The project facilitation team devises surveys and questionnaires for monthly periodic analysis and collection of data on the percentage of random handovers completed as per the new process. After the data collected is processed, weekly reports are sent back to the nursing unit manager for documentation. Barriers to implementation and sustaining change: The potential barriers to successful implementation of the ISBAR checklist are multiple. The main barrier is the lack of engagement of stakeholders. Secondly, resistance from nursing staff to new changes may be encountered. There may be a lack of understanding of the importance of handover standardization. A feeling of disempowerment when change is imposed upon the staff from the top of the management cannot be underestimated. Others may feel threatened by the project, when they may be already involved in similar projects. The CPI team leaders should consider strategies such as informal discussions, listening to concerns of those at the frontline of patient care, and being open to collaborative opportunities to advance a shared commitment to handover improvement.
Those who are supportive of change may feel inadequately prepared to be fully engaged in the project. Professional development needs to be provided to them to improve their necessary skills. An environment of trust needs to be maintained through engaging clinicians in a non-threatening way during delivery of safety and quality improvement initiatives.
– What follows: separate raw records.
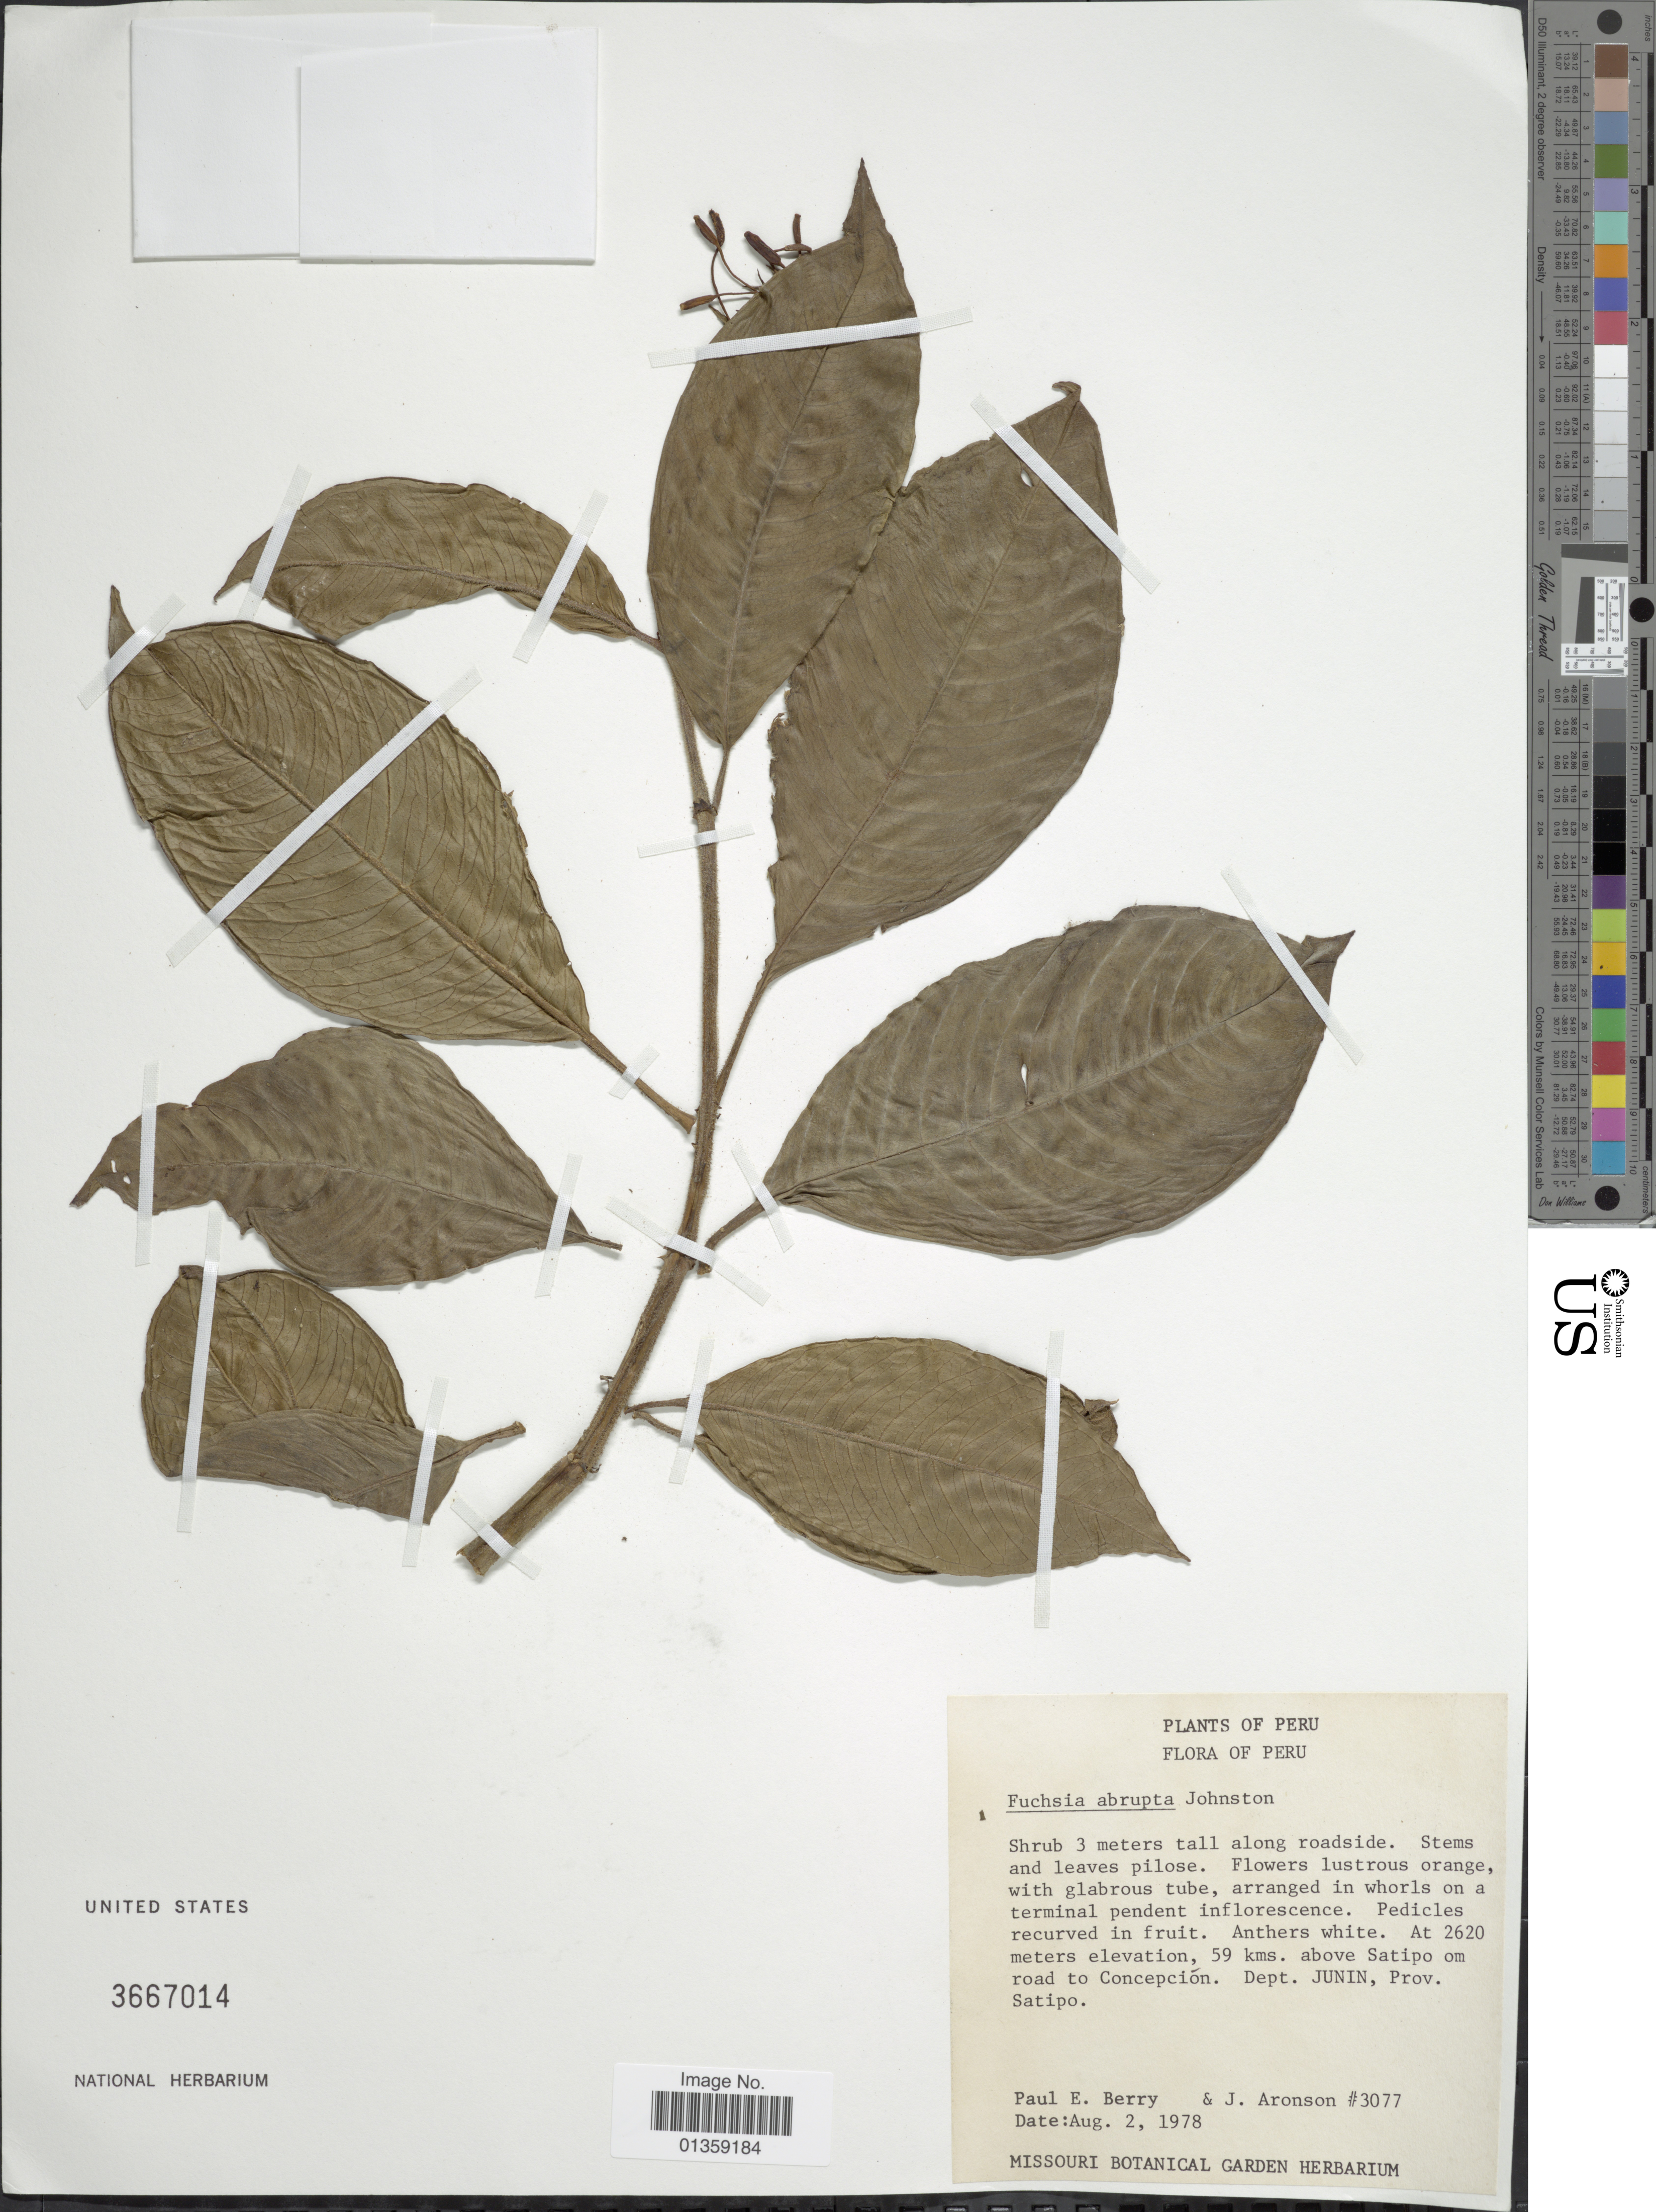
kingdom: Plantae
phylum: Tracheophyta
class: Magnoliopsida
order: Myrtales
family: Onagraceae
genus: Fuchsia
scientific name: Fuchsia abrupta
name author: I.M. Johnst.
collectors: P. E. Berry & J. Aronson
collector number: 3077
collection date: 1978-08-02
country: Peru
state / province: Junín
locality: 59 kms. above Satipo om road to Concepción, Prov. Satipo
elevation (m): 2620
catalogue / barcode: US 3667014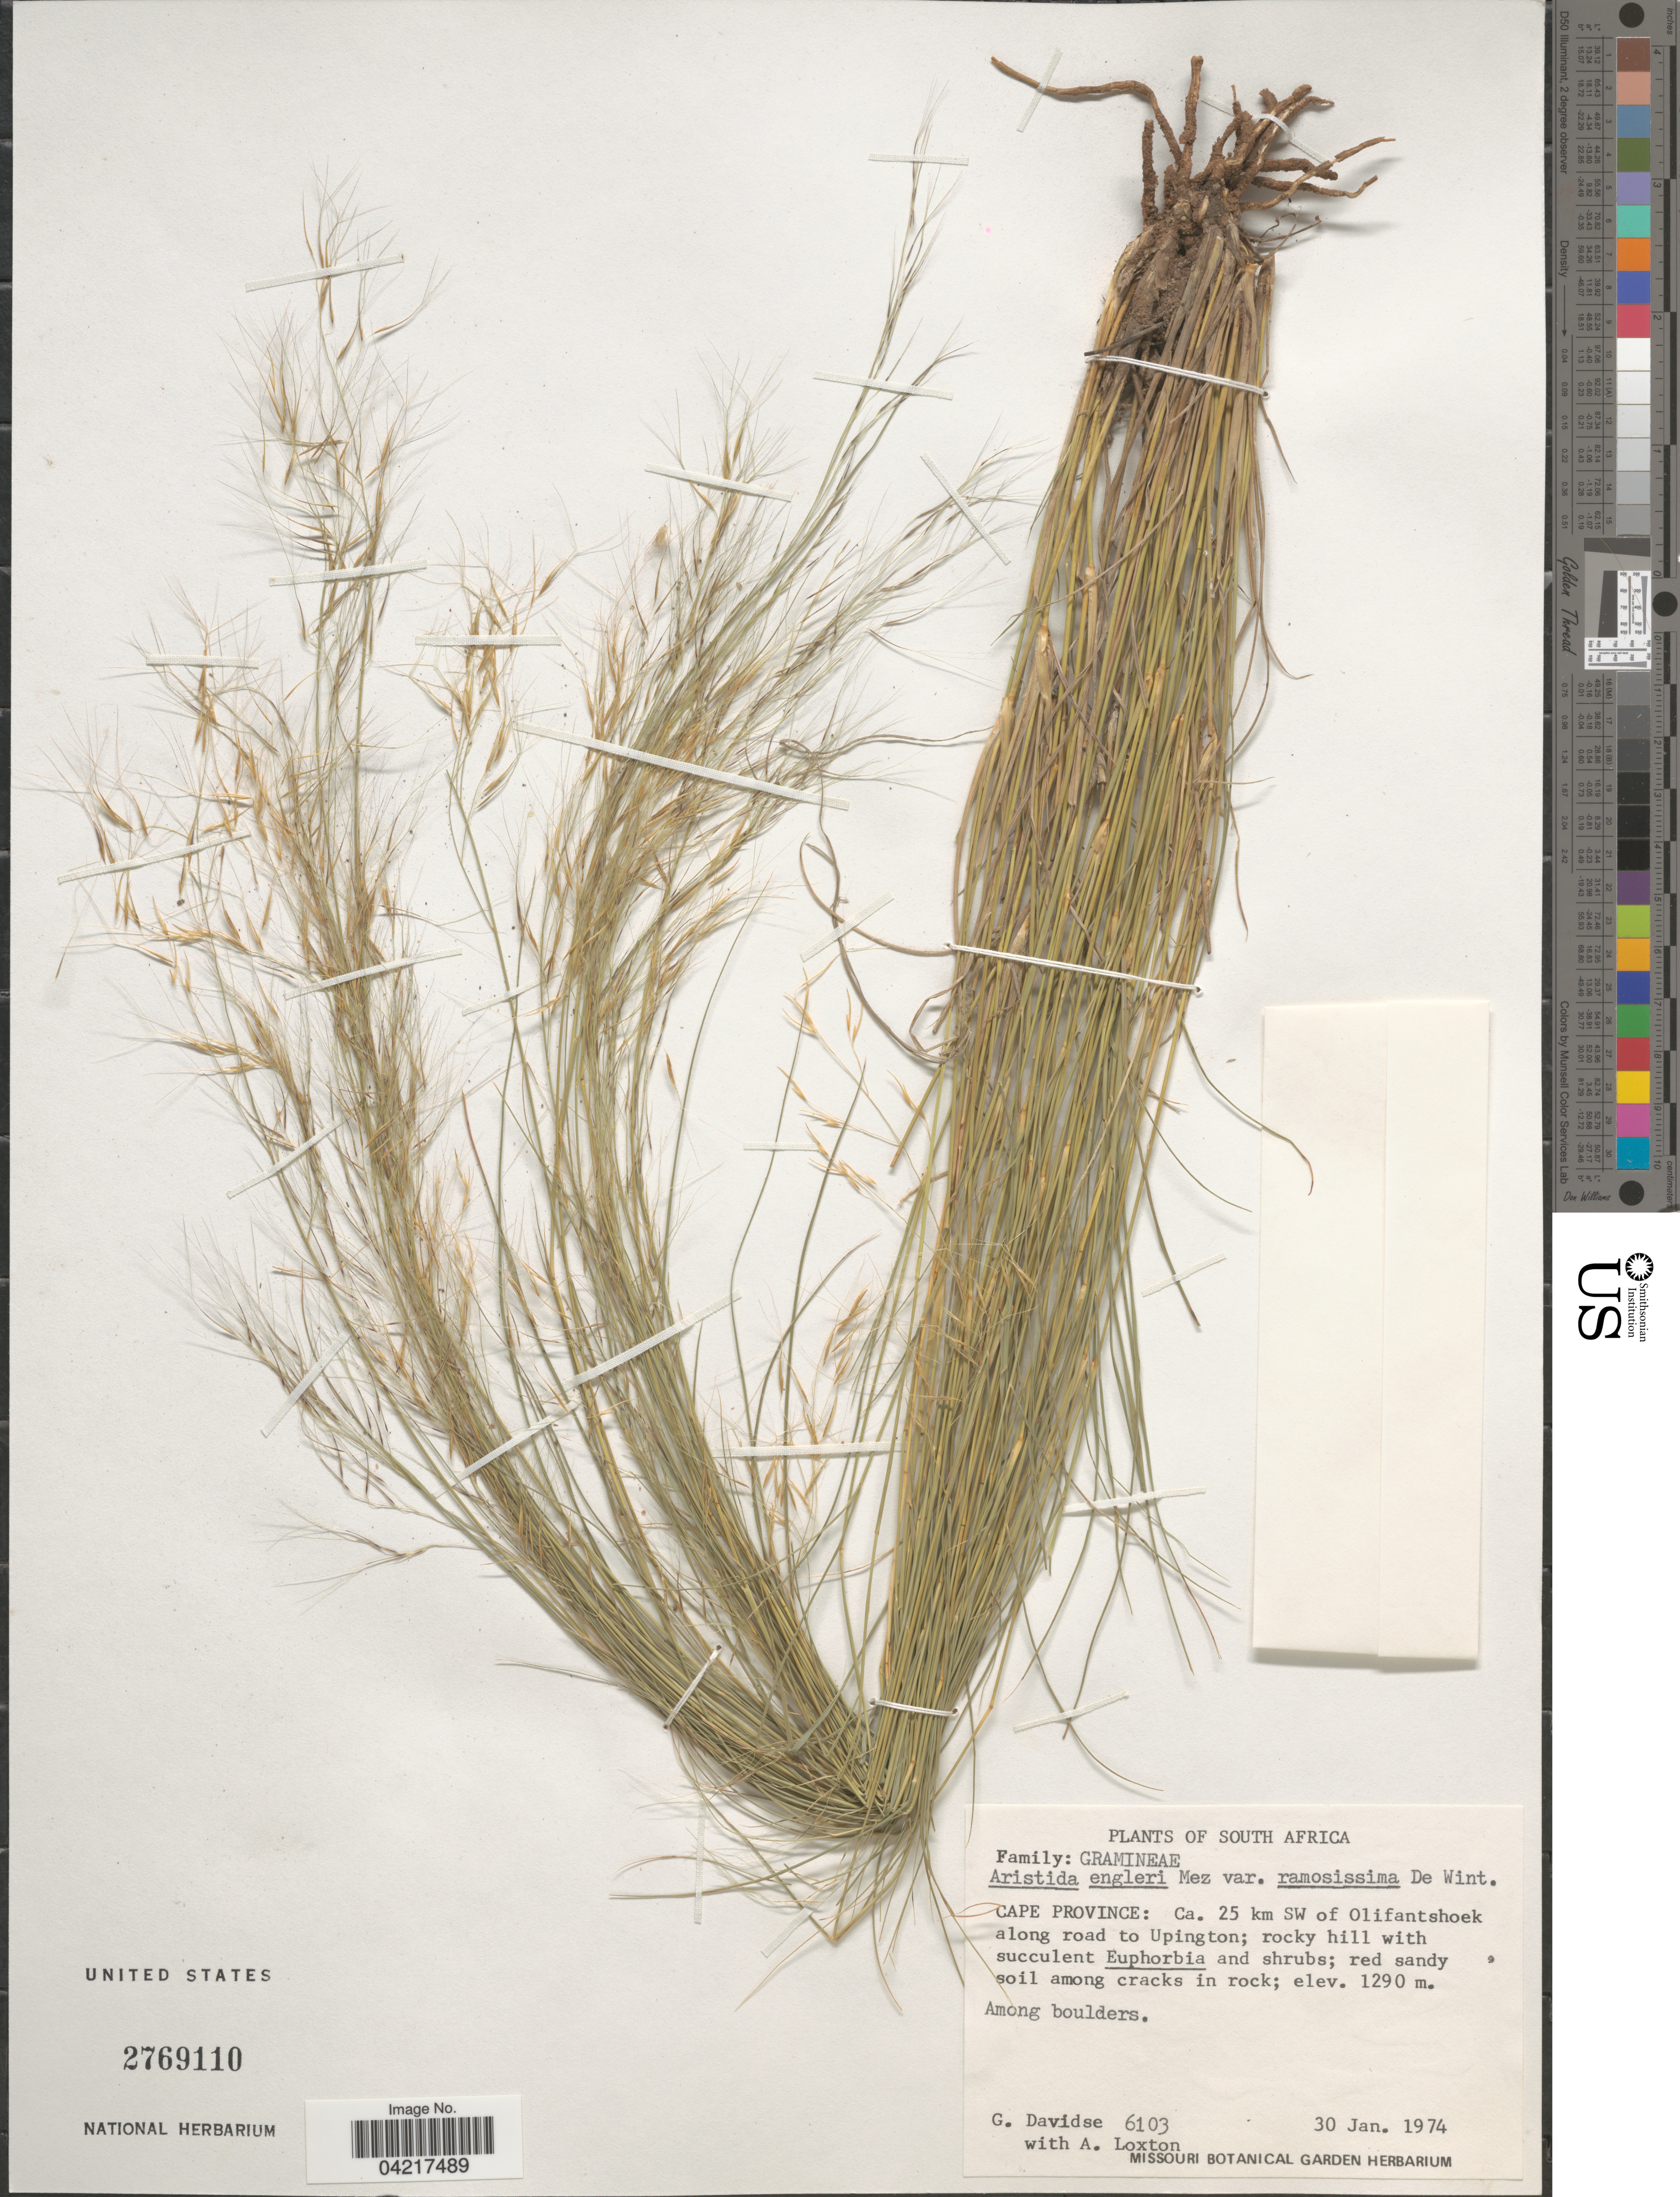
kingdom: Plantae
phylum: Tracheophyta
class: Liliopsida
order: Poales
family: Poaceae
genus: Aristida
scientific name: Aristida engleri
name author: Mez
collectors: G. Davidse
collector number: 6103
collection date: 1974-01-30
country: South Africa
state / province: Northern Cape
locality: Cape Province: Ca. 25 km SW of Olifantshoek along road to Upington. Among boulders.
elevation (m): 1290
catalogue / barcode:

Another potential barrier to this CPI is the risk of miscommunication. Clinicians have competing demands to their daily workload, and messages and updates of the project may not filter through. Regular face-to-face contact by the CPI team leaders to maintain stakeholder involvement is crucial.
It is the nature of hospital wards that there will be staff turnover. In-order to keep everyone, especially new staff up to date, it is crucial that updates and rolling education sessions be maintained during the project duration. The distribution of available ISBAR posters and lanyards will also promote and maintain the momentum of the handover project. A strong commitment by hospital management to allocate resources and support for the educational activities for CPI is crucial to its success.
Evaluation of the project: The impact of the changes will be recorded through monthly surveys and questionnaires. This is over a finite period of 4 months. The questionnaires will focus on the level of uptake of the use of the ISBAR checklist, nurse satisfaction, ease of use, and identify problems related to its use. Other measures such as level of participation, efficiency and quality of information transfer will be measured. Regular patient surveys about their quality of care at monthly intervals will also be conducted. This will attempt to identify whether high quality of care is maintained or if there are any areas for improvement on ISBAR checklist implementation. At the end of 4 months, there will be a meeting of all the stakeholders to discuss the success or problems with the roll-out of CPI project. Any problems identified especially on early stage can be appraised for further refinement and improvement of the CPI.